> [Records provided]:
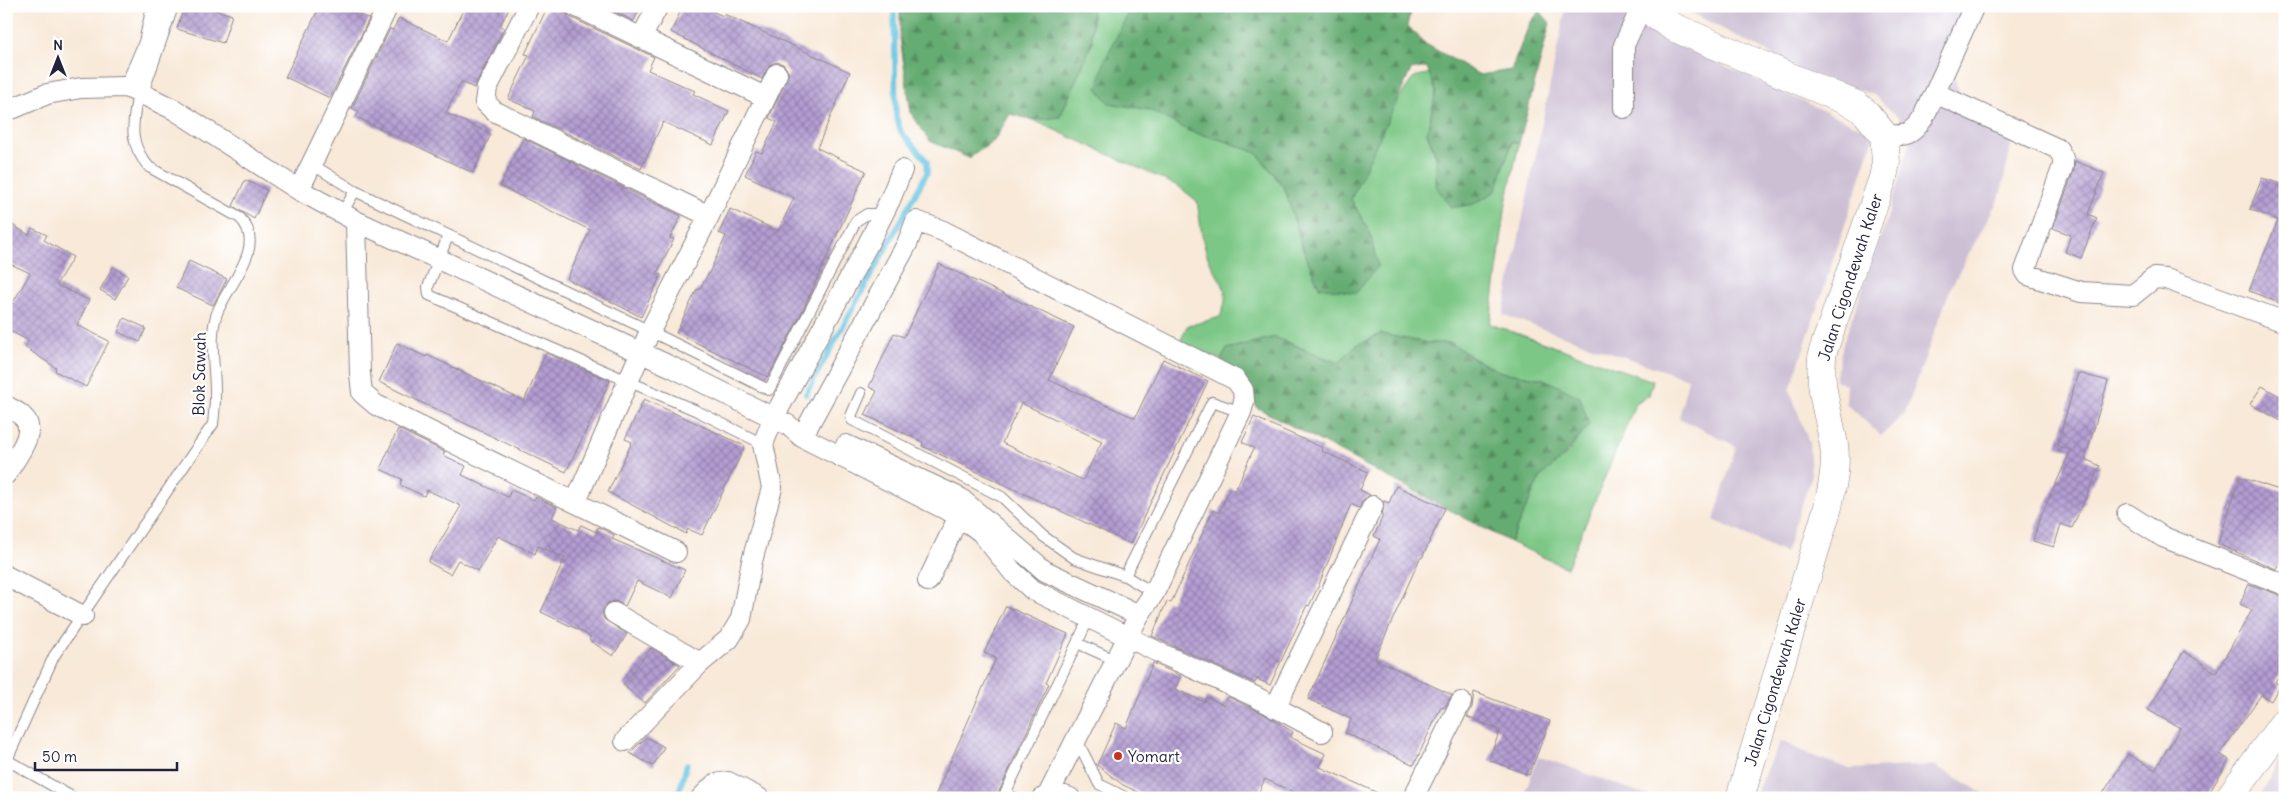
<svg xmlns="http://www.w3.org/2000/svg" width="2291" height="804" font-family="Delius,sans-serif">
<style>
.industrial{fill:#ccbfd4}
.green{fill:#7cc785;stroke:#4f7460}
.forest{fill:url(#forest-firs);stroke:#446756}
.lines{fill:none;stroke-linecap:round;stroke-linejoin:round}
.stream{stroke:#65c4e3;stroke-width:5.5}
.building{fill:url(#building-cross-hatch);fill-rule:evenodd}
.lane-casing{stroke:#8d868a;stroke-width:12}
.street-casing{stroke:#8d868a;stroke-width:22}
.secondary-casing{stroke:#8d868a;stroke-width:29}
.lane{stroke:#fff;stroke-width:10}
.street{stroke:#fff;stroke-width:20}
.secondary{stroke:#fff;stroke-width:28}
.poi-dot{fill:#c8321e;stroke:#fff;stroke-width:2}
.labels{text-anchor:middle;stroke-width:4.5;stroke-linejoin:round;paint-order:stroke}
.street-label{font-size:16px;fill:#22223b;stroke:#fff}
.poi-label{font-size:16px;fill:#22223b;stroke:#fff;text-anchor:start}
</style>
<defs>
<pattern id="forest-firs" width="22" height="20" patternUnits="userSpaceOnUse" patternTransform="scale(1.25)"><rect width="22" height="20" fill="#65ac72"/><path d="M5 1l3.5 6h-7zM16 11l3.5 6h-7z" fill="#538c5f"/></pattern>
<pattern id="building-cross-hatch" width="8" height="8" patternUnits="userSpaceOnUse" patternTransform="scale(1.25)"><rect width="8" height="8" fill="#b49dd2"/><path d="M0 0l8 8M0 8l8-8" fill="none" stroke="#9280ac"/></pattern>
</defs>
<rect width="100%" height="100%" fill="#fff"/>
<filter id="ink" filterUnits="userSpaceOnUse"><feTurbulence type="fractalNoise" baseFrequency=".02" numOctaves="2"/><feDisplacementMap in="SourceGraphic" scale="10" xChannelSelector="R" yChannelSelector="G"/><feConvolveMatrix kernelMatrix="1 2 1 2 8 2 1 2 1" color-interpolation-filters="sRGB"/></filter>
<filter id="wash" filterUnits="userSpaceOnUse"><feTurbulence type="fractalNoise" baseFrequency=".0096" numOctaves="4" result="noise"/><feDisplacementMap in="SourceGraphic" scale="20" xChannelSelector="R" yChannelSelector="G"/><feGaussianBlur stdDeviation="1.12" result="paint"/><feColorMatrix in="noise" values="0 0 0 0 0 0 0 0 0 0 0 0 0 0 0 0 0 1.4 0 .05"/><feComposite in="paint" operator="in"/></filter>
<g filter="url(#wash)">
<rect width="100%" height="100%" fill="#f8e9d8"/>
<path class="industrial" d="M1566,6H1627L1626,21L1875,134L1790,390L1809,443L1811,478L1785,553L1714,520L1736,446L1679,418L1688,379L1503,315Z
M1679,6H1973L1950,62L1961,99L2014,129L2008,161L2000,196L1951,287L1905,413L1881,436L1846,403L1847,384L1835,380L1843,344L1889,213L1910,143L1898,117L1874,95L1805,72Z
M1781,741L1810,755L1850,769L1934,765L1988,796L1987,798H1753Z
M1538,756L1655,798H1523Z
M2280,758L2285,762V798H2260Z"/>
<path class="green" d="M1092,6H1132L1105,60L1109,103L1150,110L1189,131L1225,141L1257,153L1285,189L1303,249L1319,286L1370,233L1351,199L1394,105L1414,77L1431,73L1436,92L1427,133L1437,159L1495,191L1513,141L1519,144L1506,203L1490,324L1653,381L1649,395L1636,403L1567,568L1510,542L1541,476L1568,453L1589,425L1544,379L1501,372L1474,359L1452,343H1427L1381,334L1355,346L1338,363L1275,337L1227,349L1221,360L1180,342L1187,326L1220,317C1234,285 1217,283 1207,255C1201,239 1200,218 1197,201L1178,186L1033,120L1060,117L1092,43Z"/>
<path class="forest" d="M900,6H1092V43L1060,117L1033,120L1010,114L994,141L969,158L930,141L911,113L900,38Z
M1132,6H1413L1407,25L1424,43L1480,75L1511,70L1530,23L1540,11L1550,23L1519,144L1512,141L1496,191L1474,204L1451,208L1436,186V155L1427,133L1436,92L1427,67L1411,70L1351,199L1370,233L1378,266L1356,293L1319,287L1303,249L1285,189L1257,153L1225,141L1189,131L1150,110L1109,103L1097,88L1105,60Z
M1381,334L1427,343H1452L1474,359L1501,372L1544,379L1580,397L1589,425L1562,458L1541,476L1510,542L1256,407C1251,382 1240,375 1221,360L1227,349L1275,337L1338,363L1355,346Z"/>
<g class="lines">
<path class="stream" d="M806,394L927,173V161L901,132L896,116L894,6
M677,798L687,764"/>
</g>
<g id="blocks">
<path class="building" d="M184,6H201L232,15L223,43L177,29Z
M320,6H341L369,19L330,98L285,77Z
M465,6H510L500,26L504,28L474,88L461,82L446,113L491,134L473,173L356,117L359,112L352,108L390,29L393,30L399,18L448,41Z
M548,6H563L565,12L570,17L654,57L648,70L695,91L693,94L729,111L713,145L663,122L641,169L533,117L535,111L508,99L529,55L525,54Z
M603,6H641L634,21Z
M683,6H701L723,16L724,14L850,72L817,148L866,171L802,312L768,377L676,333L697,289L699,290L710,271L726,236L719,233L730,209L778,231L794,198L745,175L756,151L762,153L777,122L769,118L789,73L783,64L776,62L770,65L762,79L671,32Z
M523,138L681,216L670,238L674,239L657,273L661,275L641,317L567,279L590,230L500,186Z
M2075,161L2104,173L2088,214L2097,218L2081,258L2065,252L2071,235L2053,228L2074,170Z
M2262,178L2285,185V305L2249,291L2278,220L2250,209Z
M245,180L267,190L254,219L233,206Z
M6,221L29,235L32,228L47,235L44,240L73,257L56,285L89,300L77,325L109,341L86,387L55,371L56,368L25,347L29,341L6,329V315L30,273L6,262Z
M189,261L227,279L213,305L176,288Z
M939,264L1074,327L1049,380L1135,418L1163,359L1208,381L1131,544L922,446L923,442L865,415L877,391L869,387L894,333L904,337ZM1021,403L1102,441L1083,480L1002,443Z
M113,267L128,276L115,299L100,290Z
M124,318L146,328L140,342L118,332Z
M397,343L426,357L427,355L524,401L546,353L610,381L566,472L379,382Z
M2078,373L2108,381L2085,459L2100,466L2072,528L2061,524L2054,547L2033,541L2038,523L2071,450L2057,446Z
M2262,386L2285,399V423L2250,404Z
M644,399L745,446L702,535L688,529L686,534L608,492L632,442L625,439Z
M1254,417L1323,448L1322,451L1368,472L1360,490L1370,495L1363,500L1359,508L1351,504L1318,587L1309,606L1307,605L1270,685L1257,679L1255,683L1152,636L1167,601L1171,603L1213,510L1219,513L1230,488L1235,491L1254,448L1242,442Z
M398,429L445,452L443,455L466,466L462,475L508,497L511,490L534,500L536,497L557,507L552,518L578,530L581,525L596,532L598,527L614,535L612,539L685,570L672,598L637,581L625,606L615,601L608,603L602,612L604,619L627,634L613,656L589,640L591,637L579,630L541,612L565,558L538,546L535,554L498,536L478,571L458,560L450,574L428,562L461,506L427,490L424,496L400,485L402,479L380,469Z
M2240,477L2285,492V551L2276,569L2218,544Z
M1396,486L1445,508L1422,558H1420L1375,659L1452,695L1444,708L1441,707L1414,765L1345,733L1351,719L1308,699L1380,539L1374,536L1382,518L1384,501L1389,503Z
M2249,584L2285,597V666L2275,682L2280,685L2271,701L2261,695L2220,754L2229,760L2206,798H2100L2128,754L2155,770L2180,728L2148,710L2184,651L2216,673L2252,610L2240,604Z
M1006,606L1068,634L1046,683L1049,684L996,798H934L996,658L984,653Z
M651,648L680,665L645,703L623,685Z
M1153,663L1181,676L1175,689L1204,702L1206,697L1224,705L1228,697L1264,714L1293,732L1290,737L1326,754L1320,767L1389,798H1306L1265,779L1256,798H1151L1123,785L1097,765L1116,723L1126,728Z
M1474,692L1550,721L1529,775L1489,760L1500,730L1467,717L1472,707Z
M646,737L664,747L653,766L630,753Z"/>
</g>
</g>
<g filter="url(#ink)">
<use href="#blocks" fill-opacity="0" stroke="#8d868a" stroke-width="1"/>
<g class="lines">
<defs>
<path id="lane" d="M125,87L144,42L152,6
M313,165L355,191L650,331L769,390L856,221L867,214H883
M342,213L355,191
M448,236L428,287L429,295L697,411L763,444
M861,393L851,416L852,420L1002,497L1043,536L1074,558L1125,576L1154,593
M1125,576L1212,402L1241,412
M1077,643L1117,661
M1077,740L1099,784L1127,798
M7,760L74,798
M6,762L54,656L213,424C214,415 215,406 215,397C216,371 208,338 217,313C228,284 268,246 240,218L149,167C127,142 133,123 138,92
M1006,793L1015,798
M1003,798L1089,618"/>
<path id="street" d="M529,6L487,88L485,102L494,111L709,216
M575,6L765,97
M641,38L658,6
M138,92L168,6
M1935,93L2058,149L2063,158V166L2025,270L2028,275L2081,292L2133,295L2154,278L2166,279L2285,322
M1624,108V45L1642,6
M6,109L14,108L47,94L81,88L125,87L138,92L175,110L299,190L356,221L674,368L788,425L802,437L959,516L981,532L1012,571L1033,590L1158,652L1256,697L1322,732
M1884,135C1907,136 1911,136 1924,117L1974,6
M299,190L388,6
M356,221L360,374L362,393L376,405L676,552
M6,406C12,409 19,412 23,417C39,431 14,460 6,474
M802,437L907,244L916,221L943,231L1236,380L1243,390L1244,401L1241,412L1154,593L1139,615L1048,795
M846,445L960,498L1045,571L1139,615
M576,501L650,331L709,216L777,74
M2127,514L2163,537L2285,585
M6,576L83,616
M928,581L959,516
M614,613L700,663
M1275,708L1373,506
M625,741L700,663L729,639L741,619L752,561L772,488L763,444L773,419L867,246L890,200L902,170
M701,798L715,784L728,782L759,798
M1043,798L1059,794L1070,798
M1413,798L1461,702"/>
<path id="secondary" d="M1650,6L1655,15L1673,27L1856,105L1866,113L1884,135L1886,162L1883,178L1823,351C1817,384 1829,413 1834,446C1837,465 1832,487 1828,507L1740,798
M2229,798L2285,721"/>
</defs>
<use href="#lane" class="lane-casing"/>
<use href="#street" class="street-casing"/>
<use href="#secondary" class="secondary-casing"/>
<use href="#lane" class="lane"/>
<use href="#street" class="street"/>
<use href="#secondary" class="secondary"/>
</g>
</g>
<circle class="poi-dot" cx="1118" cy="756" r="5"/>
<g class="labels">
<g class="street-label">
<text transform="translate(1850 277) rotate(-72)" y="6">Jalan Cigondewah Kaler</text>
<text transform="translate(199 374) rotate(-89)" y="6">Blok Sawah</text>
<text transform="translate(1775 682) rotate(-73)" y="6">Jalan Cigondewah Kaler</text>
</g>
<g class="poi-label">
<text x="1128" y="762">Yomart</text>
</g>
</g>
<rect width="2291" height="804" fill="none" stroke="#fff" stroke-width="25"/>
<g transform="translate(58 58)" stroke="#ffffff" stroke-width="4" paint-order="stroke">
<path d="M0-4L9 19L0 12L-9 19Z" fill="#22223b"/>
<text y="-8" font-size="14" font-weight="bold" text-anchor="middle" fill="#22223b">N</text>
</g>
<path d="M35 762v8h142v-8" fill="none" stroke="#22223b" stroke-width="2.5"/>
<text x="42" y="762" font-size="15" fill="#22223b" stroke="#ffffff" stroke-width="4" paint-order="stroke">50 m</text>
</svg>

> [Exercise directions]: For the word "secondary", say how many lines of the records above contain it. Reply with the number alone.

> [Solution]: 5